## Reading text:
((
The senseless killing of the Oakland police reminds us all of what seems so absurd: good people, who have so much to offer their families, their community and our nation keep putting their lives on line for other folks  who don’t seems to care.   At the same time, it brings the chronic problems of the Oakland P.D. back into the international limelight. As one who served the Modesto and Ceres P.D.’s as a Catholic chaplain, I felt immediate sympathy for the officers and their loved ones, but couldn’t help but recall the BART incident of New Year’s Day.  There, an innocent man was shot, by BART Police

David Muhammad, an Oakland native who now co-directs Washington, D.C.’s juvenile detention system as Chief of Committed Services, Department of Youth and Rehabilitative Services, wrote this commentary:

Disturbing text message “Us: 4 – Them: 1
“Four Oakland Police Department (OPD) officers killed, another shot, and a young assailant dead.  This is tragic and unfortunate.   Period.

“I begin this way to make sure that message is not lost as I also explain how so many others in Oakland saw this story.  I received a barrage of phone calls, text messages, and emails shortly after the initial shooting of two officers, and the messages kept pouring in after three more officers were shot and the suspect killed.

“Every one of the people I spoke with, young and old, all merged this tragic incident with the killing of Oscar Grant on New Year’s day by a BART police officer. It is quite possible that Lovelle Mixon had no thoughts of Oscar Grant.  Lovell was a parolee out from prison for assault with a deadly weapon.  He had apparently violated his parole, and a warrant for his arrest was issued.  Maybe he just didn’t want to go back to prison.   But in the minds of many Oaklanders, the two horrific shootings – that of Oscar Grant and that of five OPD officers – were connected.
))
## Provided records:
((
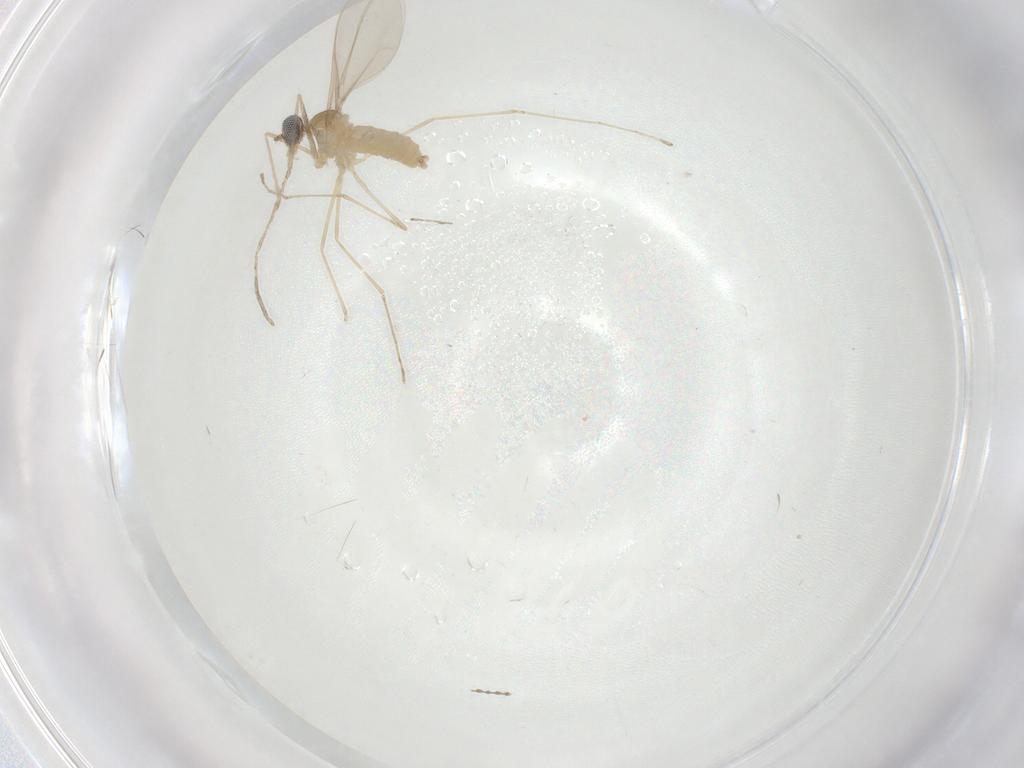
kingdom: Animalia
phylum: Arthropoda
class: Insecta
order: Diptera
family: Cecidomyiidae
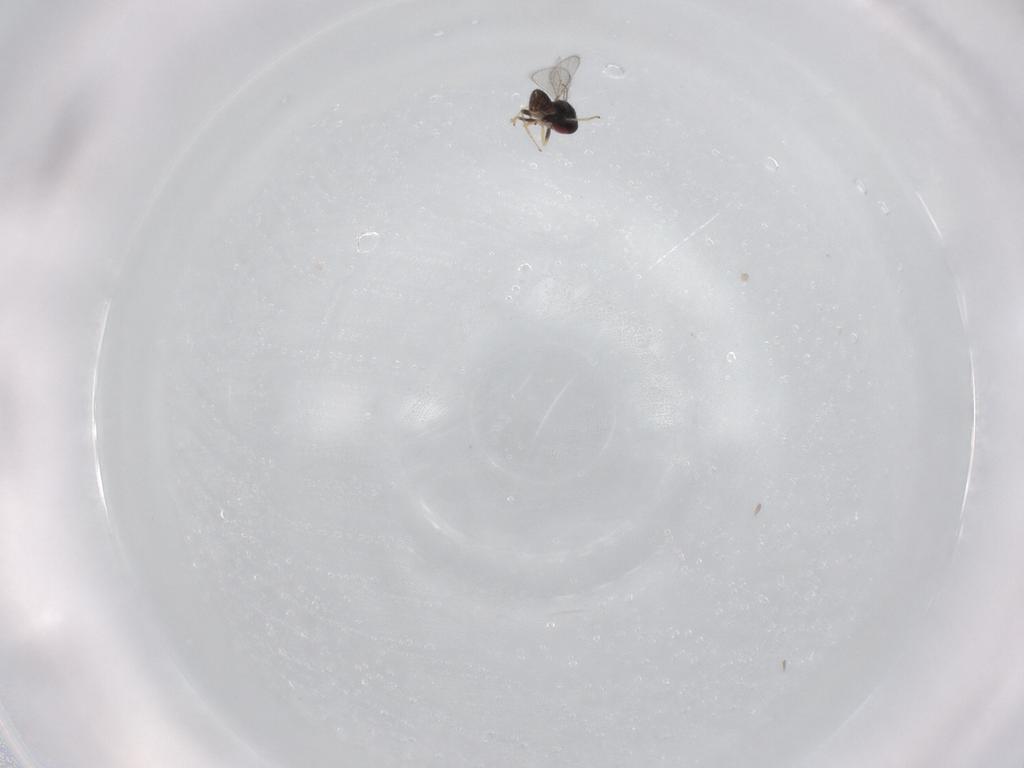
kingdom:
))
## Actions to take:
1) Write out the part of the Oakland police shooting commentary starting with "David Muhammad, an" and going on through "the suspect killed.".
2) Pick up the Oakland police shooting commentary after its last sentence and write what comes next.

## Responses per task:
1)
David Muhammad, an Oakland native who now co-directs Washington, D.C.’s juvenile detention system as Chief of Committed Services, Department of Youth and Rehabilitative Services, wrote this commentary:

Disturbing text message “Us: 4 – Them: 1
“Four Oakland Police Department (OPD) officers killed, another shot, and a young assailant dead.  This is tragic and unfortunate.   Period.

“I begin this way to make sure that message is not lost as I also explain how so many others in Oakland saw this story.  I received a barrage of phone calls, text messages, and emails shortly after the initial shooting of two officers, and the messages kept pouring in after three more officers were shot and the suspect killed.

2)
“After the announcement of the death of the fourth officer, I received one very disturbing text message from a young man who was incensed by the Oscar Grant murder: ‘Us: 4 - Them: 1’

“I was born and raised in Oakland.  I grew up, like most of my friends, with a fair dose of fear, distrust, and animosity toward police.  I was a teenager in 1988 when NWA released its controversial hit, ‘F* the Police.’

“One night that same year, I was hanging out with a very large group of friends and fellow junior high school students.  There were approximately 25 of us standing on the corner when, unbeknownst to me, four of the guys tried to take the car of a couple who had pulled up in a nearby parking lot.

“Now, I participated in my fair share of delinquent acts as a juvenile, but this crime I wanted no part in.  I walked off with my cousin.

‘I anticipated being beaten badly’
“While walking home, an OPD car pulled up alongside of us – I immediately ran off.  I sprinted through several back yards, jumping over fences and leaping over bushes.  I ran right into a waiting cop on the other side of a fence. It was pitch black, in the back of an apartment complex, and I had angered the pursuing officers.  I stopped and put my hands up – I anticipated being badly beaten.

“The officer slammed me onto a bed of rocks, busting open my lip.  He stepped on my neck with his boot and when his partner arrived he stomped on my back.  And though that was clearly excessive force, when I was then picked up, handcuffed and led to the car, I was astonished that it ended there.  The officers took me to the couple who had almost been carjacked and when they said I was not involved, I was let go.  (Ironically, one of the handcuffs wouldn’t come off so the officers took me to the fire department to have it cut off before they drove me home.)

“I had many friends who were not nearly as fortunate as I.  Oakland is a town long known for the animosity between citizens and police.  Such strained relations gave birth to what the city is best known for in many parts of the country – the Black Panther Party.

“And it was that spirit of the Panthers that had so many people I spoke with connecting what Lovelle Mixon did to Oscar Grant.  Many in Oakland are still furious that, three months after Johannes Mehserle murdered Grant, he has not been convicted and sent to prison.

“The death of four police officers, who seemed to have been honorable servants of public safety, has the potential to fuel more disdain among cops for the black community.  This will, of course, create greater distrust of police within the community.  It can become like the deadly gang rivalries that go back and forth for generations that these same officers try to stop.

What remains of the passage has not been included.